La prima: esiste un centro unico di iscrizione per tutte le scuole dell'infanzia cittadine, gestito dal comune, che non solo raccoglie materialmente le iscrizioni ma definisce annualmente gli stessi criteri di accesso coinvolgendo i dirigenti scolastici che li deliberano nei rispettivi Consigli di Circolo, le circoscrizioni, le direzioni delle scuole convenzionate. Questo determina pari condizioni di accesso, evita le doppie iscrizioni, consente al comune di offrire posti non scelti ad eventuali bambini in lista d'attesa per scuole troppo richieste. Inoltre, proprio per mantenere il sistema in equilibrio, da alcuni anni i genitori possono scegliere un massimo di sei scuole due delle quali statali, due comunali e due convenzionate: accorgimento che si è rivelato strumento utile per ridurre il fenomeno dell'affollamento di stranieri nelle scuole statali.
La seconda: il comune, oltre ad investire sulla formazione per i propri docenti, si occupa anche di sostenere quella dei docenti delle scuole convenzionate: negli appalti, ad esempio, inseriamo una premialità relativa al monte ore di formazione garantito ai docenti; inoltre la formazione rivolta agli insegnanti comunali è aperta anche a quelli delle scuole convenzionate.
La terza: abbiamo istituito un ufficio qualità che lavora soprattutto con le scuole convenzionate, sulla base di due idee condivise: l’autonomia delle scuole paritarie non è in discussione; il comune ha il diritto / dovere di controllare quella parte di finanziamento che mette a disposizione delle scuole convenzionate perché si tratta di denaro pubblico. Sulla base di queste idee, ad esempio, è stato possibile introdurre l'effettuazione di controlli degli standard di funzionamento e di alcuni indicatori quali l’autenticità del progetto pedagogico.

Che cosa intende per autenticità?

Quanto viene scritto nel progetto pedagogico deve trovare un riscontro nel fare. Se nel progetto pedagogico c’è scritto che l’ambiente è l’elemento che sostiene il progetto, non possono esserci cartelloni confezionati esclusivamente dall’insegnante, mancanza di prodotti dei bambini, assenza di qualsiasi forma di documentazione.

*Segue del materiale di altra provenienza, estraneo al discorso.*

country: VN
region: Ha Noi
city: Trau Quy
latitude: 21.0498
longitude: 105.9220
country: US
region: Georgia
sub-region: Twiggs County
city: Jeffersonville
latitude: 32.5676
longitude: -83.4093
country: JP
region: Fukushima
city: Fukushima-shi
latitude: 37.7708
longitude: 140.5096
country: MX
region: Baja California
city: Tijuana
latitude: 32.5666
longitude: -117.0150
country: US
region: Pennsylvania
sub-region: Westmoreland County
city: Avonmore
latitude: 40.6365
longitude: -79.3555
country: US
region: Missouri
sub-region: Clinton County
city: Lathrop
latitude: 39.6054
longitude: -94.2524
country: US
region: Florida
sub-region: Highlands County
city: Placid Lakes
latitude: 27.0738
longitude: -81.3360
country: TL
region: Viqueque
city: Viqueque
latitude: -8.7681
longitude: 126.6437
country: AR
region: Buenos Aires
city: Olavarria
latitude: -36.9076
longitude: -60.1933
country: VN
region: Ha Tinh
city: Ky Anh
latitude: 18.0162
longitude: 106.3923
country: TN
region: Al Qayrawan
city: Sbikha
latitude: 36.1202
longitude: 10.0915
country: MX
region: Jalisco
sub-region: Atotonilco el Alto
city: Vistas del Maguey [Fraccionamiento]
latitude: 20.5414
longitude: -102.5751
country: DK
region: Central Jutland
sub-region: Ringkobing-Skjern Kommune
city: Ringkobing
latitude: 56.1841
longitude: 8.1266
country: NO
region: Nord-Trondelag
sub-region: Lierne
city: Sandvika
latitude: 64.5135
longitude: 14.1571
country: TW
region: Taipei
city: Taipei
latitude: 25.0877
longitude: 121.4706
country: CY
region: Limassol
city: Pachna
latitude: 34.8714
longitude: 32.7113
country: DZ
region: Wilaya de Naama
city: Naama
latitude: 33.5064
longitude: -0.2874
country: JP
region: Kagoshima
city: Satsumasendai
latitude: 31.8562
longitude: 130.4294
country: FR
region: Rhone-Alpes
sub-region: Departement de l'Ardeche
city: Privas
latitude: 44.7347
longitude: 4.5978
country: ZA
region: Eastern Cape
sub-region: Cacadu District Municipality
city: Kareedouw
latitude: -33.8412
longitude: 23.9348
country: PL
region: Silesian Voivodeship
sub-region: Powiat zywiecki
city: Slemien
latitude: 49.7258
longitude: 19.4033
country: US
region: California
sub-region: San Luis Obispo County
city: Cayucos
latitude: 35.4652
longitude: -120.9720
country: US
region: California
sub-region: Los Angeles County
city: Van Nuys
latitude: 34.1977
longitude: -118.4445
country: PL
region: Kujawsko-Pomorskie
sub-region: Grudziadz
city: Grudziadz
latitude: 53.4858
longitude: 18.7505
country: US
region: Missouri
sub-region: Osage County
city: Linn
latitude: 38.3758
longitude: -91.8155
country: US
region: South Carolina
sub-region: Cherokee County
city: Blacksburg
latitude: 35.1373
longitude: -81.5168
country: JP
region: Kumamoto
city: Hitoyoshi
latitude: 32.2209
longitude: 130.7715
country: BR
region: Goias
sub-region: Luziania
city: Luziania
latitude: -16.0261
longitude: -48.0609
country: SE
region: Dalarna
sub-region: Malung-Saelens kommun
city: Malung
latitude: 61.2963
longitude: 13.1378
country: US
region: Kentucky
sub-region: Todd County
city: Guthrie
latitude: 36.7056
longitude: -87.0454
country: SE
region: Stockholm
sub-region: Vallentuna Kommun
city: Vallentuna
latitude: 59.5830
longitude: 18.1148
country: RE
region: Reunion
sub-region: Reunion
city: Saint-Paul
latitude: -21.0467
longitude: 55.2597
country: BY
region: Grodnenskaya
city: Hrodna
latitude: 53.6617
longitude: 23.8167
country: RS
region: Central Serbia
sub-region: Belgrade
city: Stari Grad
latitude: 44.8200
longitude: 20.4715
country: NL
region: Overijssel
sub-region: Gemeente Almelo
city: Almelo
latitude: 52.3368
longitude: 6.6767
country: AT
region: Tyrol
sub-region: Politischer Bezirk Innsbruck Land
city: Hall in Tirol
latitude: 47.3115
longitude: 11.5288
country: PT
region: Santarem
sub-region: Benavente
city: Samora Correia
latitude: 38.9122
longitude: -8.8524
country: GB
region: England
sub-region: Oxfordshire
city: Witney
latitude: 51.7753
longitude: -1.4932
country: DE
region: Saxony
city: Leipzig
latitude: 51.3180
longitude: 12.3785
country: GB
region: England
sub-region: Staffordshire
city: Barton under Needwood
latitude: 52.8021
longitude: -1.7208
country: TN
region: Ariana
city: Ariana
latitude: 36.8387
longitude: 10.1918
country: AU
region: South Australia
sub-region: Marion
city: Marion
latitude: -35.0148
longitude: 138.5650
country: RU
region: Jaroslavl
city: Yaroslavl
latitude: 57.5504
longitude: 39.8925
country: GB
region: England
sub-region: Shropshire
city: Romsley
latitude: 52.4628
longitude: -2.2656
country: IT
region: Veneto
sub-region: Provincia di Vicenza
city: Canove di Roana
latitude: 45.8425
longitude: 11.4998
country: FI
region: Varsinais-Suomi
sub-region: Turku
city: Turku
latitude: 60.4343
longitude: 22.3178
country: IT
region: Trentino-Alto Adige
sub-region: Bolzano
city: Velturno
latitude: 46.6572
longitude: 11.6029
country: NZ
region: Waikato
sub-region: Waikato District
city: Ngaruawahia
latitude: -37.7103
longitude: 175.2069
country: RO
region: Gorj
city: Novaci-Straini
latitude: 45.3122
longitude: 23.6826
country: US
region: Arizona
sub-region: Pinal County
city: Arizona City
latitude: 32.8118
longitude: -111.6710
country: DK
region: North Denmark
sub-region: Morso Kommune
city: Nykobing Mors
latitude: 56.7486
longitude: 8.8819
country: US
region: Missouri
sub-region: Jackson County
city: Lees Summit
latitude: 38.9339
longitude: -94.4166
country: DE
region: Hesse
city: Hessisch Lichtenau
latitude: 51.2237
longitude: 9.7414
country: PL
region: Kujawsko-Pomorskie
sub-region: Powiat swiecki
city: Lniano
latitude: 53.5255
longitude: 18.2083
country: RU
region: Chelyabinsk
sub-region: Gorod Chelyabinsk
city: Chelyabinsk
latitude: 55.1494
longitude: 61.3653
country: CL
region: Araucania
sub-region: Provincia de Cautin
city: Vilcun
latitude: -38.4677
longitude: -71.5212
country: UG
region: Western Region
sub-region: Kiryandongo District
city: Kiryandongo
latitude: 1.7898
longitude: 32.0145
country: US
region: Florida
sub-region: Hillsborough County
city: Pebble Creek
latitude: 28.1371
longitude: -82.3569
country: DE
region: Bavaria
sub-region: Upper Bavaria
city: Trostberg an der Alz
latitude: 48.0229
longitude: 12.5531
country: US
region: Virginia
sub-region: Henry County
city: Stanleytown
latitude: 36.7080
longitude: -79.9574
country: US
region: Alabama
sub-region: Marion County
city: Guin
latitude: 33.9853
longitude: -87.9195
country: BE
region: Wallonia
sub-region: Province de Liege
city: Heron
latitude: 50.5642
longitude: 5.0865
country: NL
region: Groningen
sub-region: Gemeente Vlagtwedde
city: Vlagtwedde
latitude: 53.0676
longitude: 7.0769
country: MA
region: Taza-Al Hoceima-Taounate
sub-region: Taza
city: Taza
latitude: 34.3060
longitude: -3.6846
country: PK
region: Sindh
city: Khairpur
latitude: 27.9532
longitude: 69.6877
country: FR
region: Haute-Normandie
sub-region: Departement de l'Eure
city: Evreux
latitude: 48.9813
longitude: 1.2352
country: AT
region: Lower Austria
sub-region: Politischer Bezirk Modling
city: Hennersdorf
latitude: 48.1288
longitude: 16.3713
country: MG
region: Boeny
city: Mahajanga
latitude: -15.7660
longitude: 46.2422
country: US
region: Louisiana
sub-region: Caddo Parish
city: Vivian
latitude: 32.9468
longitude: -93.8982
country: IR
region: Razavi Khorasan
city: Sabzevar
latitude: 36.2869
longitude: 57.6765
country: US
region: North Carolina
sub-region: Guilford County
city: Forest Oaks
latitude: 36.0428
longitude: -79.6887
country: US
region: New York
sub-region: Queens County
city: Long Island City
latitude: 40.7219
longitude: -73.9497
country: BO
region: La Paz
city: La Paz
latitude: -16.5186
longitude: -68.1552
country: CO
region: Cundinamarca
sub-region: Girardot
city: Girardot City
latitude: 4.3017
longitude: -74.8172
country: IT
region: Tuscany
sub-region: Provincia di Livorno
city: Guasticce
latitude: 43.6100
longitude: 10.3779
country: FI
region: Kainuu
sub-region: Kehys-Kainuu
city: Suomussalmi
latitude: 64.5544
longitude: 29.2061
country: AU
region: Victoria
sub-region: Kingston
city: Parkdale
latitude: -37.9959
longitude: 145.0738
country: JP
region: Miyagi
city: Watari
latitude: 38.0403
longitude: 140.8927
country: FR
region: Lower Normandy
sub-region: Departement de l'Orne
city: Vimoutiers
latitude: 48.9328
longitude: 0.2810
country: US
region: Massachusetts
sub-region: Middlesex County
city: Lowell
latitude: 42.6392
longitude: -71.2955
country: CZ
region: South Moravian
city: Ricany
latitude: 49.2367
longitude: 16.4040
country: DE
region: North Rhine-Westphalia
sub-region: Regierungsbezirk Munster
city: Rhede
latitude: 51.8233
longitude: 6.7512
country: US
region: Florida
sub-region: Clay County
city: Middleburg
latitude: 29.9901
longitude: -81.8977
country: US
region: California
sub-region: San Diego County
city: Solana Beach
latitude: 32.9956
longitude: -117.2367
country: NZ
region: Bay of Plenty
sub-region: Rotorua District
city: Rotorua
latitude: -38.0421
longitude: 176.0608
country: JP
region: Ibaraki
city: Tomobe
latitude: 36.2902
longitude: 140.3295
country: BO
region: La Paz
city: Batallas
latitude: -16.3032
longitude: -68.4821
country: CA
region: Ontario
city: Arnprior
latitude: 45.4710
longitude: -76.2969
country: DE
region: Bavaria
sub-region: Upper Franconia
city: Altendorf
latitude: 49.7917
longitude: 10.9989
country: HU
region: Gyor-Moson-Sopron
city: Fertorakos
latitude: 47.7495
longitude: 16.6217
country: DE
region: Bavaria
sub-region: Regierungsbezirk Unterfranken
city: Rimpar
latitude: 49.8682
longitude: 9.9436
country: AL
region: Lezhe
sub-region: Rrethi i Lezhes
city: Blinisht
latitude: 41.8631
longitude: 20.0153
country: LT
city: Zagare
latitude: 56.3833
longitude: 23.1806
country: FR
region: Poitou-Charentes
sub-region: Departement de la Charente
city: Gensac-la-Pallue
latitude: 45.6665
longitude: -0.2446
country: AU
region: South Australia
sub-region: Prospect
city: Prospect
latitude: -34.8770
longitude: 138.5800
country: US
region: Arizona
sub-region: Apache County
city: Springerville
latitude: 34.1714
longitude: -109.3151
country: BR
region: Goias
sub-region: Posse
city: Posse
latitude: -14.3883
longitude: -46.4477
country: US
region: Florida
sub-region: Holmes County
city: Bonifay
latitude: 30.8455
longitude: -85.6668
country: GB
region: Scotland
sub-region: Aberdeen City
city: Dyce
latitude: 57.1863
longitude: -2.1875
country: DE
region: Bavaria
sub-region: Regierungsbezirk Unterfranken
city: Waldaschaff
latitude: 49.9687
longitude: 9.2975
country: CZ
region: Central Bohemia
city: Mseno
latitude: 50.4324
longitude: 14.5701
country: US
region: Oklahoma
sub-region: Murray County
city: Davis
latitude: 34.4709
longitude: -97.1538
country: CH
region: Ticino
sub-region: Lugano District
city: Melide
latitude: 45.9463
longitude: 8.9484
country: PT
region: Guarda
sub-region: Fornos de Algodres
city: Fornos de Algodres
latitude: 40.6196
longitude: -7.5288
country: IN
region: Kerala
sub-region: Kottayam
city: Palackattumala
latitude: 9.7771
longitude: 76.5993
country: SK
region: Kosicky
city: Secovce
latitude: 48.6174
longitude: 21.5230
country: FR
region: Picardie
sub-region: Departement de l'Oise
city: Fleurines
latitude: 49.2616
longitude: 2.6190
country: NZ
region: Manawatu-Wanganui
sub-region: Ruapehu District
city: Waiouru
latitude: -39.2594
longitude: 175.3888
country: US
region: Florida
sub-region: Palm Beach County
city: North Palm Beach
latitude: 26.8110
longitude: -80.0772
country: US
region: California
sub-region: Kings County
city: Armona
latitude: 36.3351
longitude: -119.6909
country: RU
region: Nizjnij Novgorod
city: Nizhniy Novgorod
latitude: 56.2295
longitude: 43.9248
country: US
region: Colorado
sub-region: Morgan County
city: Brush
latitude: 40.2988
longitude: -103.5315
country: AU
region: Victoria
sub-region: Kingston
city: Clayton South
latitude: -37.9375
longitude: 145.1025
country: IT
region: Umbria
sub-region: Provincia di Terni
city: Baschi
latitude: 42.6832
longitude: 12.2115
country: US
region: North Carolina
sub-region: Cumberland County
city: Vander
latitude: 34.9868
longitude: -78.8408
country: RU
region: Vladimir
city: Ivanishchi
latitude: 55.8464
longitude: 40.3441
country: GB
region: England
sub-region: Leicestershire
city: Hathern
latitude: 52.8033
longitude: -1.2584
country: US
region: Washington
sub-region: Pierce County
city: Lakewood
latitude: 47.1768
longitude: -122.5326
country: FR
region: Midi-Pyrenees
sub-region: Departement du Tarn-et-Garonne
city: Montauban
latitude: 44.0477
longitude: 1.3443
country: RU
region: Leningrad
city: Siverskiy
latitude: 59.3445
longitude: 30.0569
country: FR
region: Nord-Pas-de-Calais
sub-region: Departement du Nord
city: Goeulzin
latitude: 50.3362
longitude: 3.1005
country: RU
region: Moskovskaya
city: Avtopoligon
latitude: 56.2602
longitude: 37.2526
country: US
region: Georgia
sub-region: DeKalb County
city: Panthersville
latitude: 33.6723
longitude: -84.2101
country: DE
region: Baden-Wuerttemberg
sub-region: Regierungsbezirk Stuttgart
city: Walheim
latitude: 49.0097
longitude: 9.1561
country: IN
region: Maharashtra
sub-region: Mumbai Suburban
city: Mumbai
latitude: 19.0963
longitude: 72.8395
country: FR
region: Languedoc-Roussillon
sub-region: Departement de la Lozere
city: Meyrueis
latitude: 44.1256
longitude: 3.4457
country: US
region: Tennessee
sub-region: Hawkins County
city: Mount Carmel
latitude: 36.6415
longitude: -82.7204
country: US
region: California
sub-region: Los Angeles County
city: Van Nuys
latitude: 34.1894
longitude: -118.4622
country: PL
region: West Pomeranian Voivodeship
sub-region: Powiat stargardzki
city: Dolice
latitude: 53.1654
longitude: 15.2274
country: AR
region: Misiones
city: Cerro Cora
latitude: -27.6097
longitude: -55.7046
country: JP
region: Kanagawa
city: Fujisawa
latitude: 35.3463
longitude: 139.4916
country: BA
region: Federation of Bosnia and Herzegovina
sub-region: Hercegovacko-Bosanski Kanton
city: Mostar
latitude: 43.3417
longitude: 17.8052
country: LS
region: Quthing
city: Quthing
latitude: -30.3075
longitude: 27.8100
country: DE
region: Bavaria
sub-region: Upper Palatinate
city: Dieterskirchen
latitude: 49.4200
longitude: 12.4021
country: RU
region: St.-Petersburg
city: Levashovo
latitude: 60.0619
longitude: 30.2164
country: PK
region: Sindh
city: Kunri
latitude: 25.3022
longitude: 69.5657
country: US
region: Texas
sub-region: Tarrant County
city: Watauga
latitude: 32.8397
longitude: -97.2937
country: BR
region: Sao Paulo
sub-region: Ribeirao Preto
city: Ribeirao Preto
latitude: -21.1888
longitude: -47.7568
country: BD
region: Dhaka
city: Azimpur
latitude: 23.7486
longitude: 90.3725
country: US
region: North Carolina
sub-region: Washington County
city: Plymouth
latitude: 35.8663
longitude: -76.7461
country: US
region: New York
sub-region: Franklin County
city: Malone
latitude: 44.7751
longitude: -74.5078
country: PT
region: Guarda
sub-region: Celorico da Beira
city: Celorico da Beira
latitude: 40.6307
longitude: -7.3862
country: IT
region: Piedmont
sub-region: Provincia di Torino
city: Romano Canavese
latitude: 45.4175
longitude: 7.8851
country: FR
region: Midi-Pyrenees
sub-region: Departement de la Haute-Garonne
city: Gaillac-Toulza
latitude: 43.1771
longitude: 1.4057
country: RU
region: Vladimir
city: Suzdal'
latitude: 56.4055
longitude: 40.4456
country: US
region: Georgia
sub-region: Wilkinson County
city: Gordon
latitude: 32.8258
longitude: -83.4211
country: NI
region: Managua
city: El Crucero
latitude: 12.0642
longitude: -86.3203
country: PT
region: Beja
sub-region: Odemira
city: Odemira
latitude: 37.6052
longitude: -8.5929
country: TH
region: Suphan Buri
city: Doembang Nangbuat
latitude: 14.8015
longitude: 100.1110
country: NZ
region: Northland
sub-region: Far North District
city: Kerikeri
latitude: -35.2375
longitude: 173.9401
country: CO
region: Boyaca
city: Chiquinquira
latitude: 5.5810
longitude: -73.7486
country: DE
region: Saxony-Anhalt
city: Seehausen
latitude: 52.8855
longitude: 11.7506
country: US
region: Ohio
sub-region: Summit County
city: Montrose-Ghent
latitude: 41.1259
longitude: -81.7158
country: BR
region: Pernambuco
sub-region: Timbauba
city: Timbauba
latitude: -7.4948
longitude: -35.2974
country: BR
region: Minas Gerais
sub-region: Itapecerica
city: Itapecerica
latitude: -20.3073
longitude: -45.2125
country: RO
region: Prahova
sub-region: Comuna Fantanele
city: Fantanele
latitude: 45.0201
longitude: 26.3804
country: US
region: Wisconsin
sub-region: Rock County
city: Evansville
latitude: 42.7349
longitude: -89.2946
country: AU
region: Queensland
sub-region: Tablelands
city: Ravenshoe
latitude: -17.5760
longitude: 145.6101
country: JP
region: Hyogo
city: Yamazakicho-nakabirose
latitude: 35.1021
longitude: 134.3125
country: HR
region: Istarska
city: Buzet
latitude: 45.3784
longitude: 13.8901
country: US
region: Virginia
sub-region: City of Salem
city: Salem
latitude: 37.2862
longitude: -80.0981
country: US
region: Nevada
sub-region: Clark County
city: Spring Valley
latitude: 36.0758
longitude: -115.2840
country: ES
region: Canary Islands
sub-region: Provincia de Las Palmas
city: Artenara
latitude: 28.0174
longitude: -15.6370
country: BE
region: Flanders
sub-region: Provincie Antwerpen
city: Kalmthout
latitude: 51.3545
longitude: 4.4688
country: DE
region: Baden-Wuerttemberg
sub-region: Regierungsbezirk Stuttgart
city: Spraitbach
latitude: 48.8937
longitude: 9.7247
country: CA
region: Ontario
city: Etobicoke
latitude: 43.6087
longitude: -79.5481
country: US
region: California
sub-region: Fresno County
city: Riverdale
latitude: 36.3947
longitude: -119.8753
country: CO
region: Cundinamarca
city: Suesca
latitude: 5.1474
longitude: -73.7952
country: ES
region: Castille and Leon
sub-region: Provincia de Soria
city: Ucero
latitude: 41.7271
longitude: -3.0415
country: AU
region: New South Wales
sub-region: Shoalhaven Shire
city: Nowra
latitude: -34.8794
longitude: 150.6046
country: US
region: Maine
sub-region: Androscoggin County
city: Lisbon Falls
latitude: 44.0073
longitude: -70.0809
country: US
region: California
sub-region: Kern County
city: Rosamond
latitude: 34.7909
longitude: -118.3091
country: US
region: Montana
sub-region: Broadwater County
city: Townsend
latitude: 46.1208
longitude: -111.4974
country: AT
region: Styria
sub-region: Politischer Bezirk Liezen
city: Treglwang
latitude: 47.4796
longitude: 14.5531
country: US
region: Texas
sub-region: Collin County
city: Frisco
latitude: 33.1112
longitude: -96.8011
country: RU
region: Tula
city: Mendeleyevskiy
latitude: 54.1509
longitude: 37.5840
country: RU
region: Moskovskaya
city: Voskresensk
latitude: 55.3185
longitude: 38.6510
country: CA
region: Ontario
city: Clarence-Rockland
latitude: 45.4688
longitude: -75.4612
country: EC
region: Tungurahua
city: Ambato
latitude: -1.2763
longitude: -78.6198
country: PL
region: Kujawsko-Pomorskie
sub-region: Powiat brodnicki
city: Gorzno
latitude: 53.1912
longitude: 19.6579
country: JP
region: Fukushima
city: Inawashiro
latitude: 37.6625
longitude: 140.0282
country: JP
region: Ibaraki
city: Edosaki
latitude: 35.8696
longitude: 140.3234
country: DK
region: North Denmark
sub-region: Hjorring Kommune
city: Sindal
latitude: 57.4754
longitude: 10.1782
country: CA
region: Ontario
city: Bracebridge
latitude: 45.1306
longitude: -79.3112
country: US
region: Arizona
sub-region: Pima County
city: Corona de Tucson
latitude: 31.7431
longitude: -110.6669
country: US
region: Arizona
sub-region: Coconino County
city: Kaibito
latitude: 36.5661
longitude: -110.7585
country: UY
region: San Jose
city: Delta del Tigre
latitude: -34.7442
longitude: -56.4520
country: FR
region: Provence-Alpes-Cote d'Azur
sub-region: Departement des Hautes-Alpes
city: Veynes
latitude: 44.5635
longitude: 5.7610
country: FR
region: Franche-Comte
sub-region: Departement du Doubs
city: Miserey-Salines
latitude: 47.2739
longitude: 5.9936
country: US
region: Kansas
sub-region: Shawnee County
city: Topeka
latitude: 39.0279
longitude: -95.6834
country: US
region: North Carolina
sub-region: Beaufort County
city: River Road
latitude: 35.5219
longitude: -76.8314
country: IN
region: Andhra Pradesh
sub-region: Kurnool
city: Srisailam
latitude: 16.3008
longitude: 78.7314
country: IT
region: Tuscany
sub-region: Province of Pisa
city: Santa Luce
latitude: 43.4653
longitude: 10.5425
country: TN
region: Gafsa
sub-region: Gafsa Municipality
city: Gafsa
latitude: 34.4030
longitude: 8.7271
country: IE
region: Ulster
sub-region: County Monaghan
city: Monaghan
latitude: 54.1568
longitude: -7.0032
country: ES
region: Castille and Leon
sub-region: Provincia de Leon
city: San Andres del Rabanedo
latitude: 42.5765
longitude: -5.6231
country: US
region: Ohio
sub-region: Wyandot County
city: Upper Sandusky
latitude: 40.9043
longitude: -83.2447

Questo che cosa ha determinato?

Una apertura di dialogo dove , con molto rispetto e con tutta la calma che ci vuole in questi casi, si sono avviati alcuni percorsi virtuosi.
La costruzione di un rapporto via via sempre più costruttivo: i nostri controlli non sono certo finalizzati a sanzionare inadempienze, ma ad accompagnare la crescita pedagogica di tutto il sistema e a ricevere sollecitazioni dalle migliori esperienze. Ad esempio alcune grandi cooperative che gestiscono scuole convenzionate hanno maturato esperienze sulla qualità molto diverse da quelle attuate dal comune ma assolutamente interessanti: in un sistema che funziona tutti possono e debbono imparare da tutti.

Quindi, se dovesse sintetizzare le politiche del comune di Modena rispetto alle scuole dell'infanzia, cosa potrebbe indicare?

Innanzi tutto la scelta di non ridurre l'offerta di servizio in relazione alle diminuite risorse economiche.
In secondo luogo l'attenzione a tenere viva ed aggiornata la cultura dell'infanzia presente nei servizi come lascito del passato ma anche come dimensione costantemente rinnovata e rapportata alla contemporaneità.
Inoltre la manutenzione del sistema misto-integrato attraverso azioni concertate che ne ottimizzino i vantaggi in termini di accesso, qualità erogata, finalità condivise.
Infine la cura del personale docente che è la risorsa primaria della scuola, cura intesa come valorizzazione del personale stesso e formazione in servizio.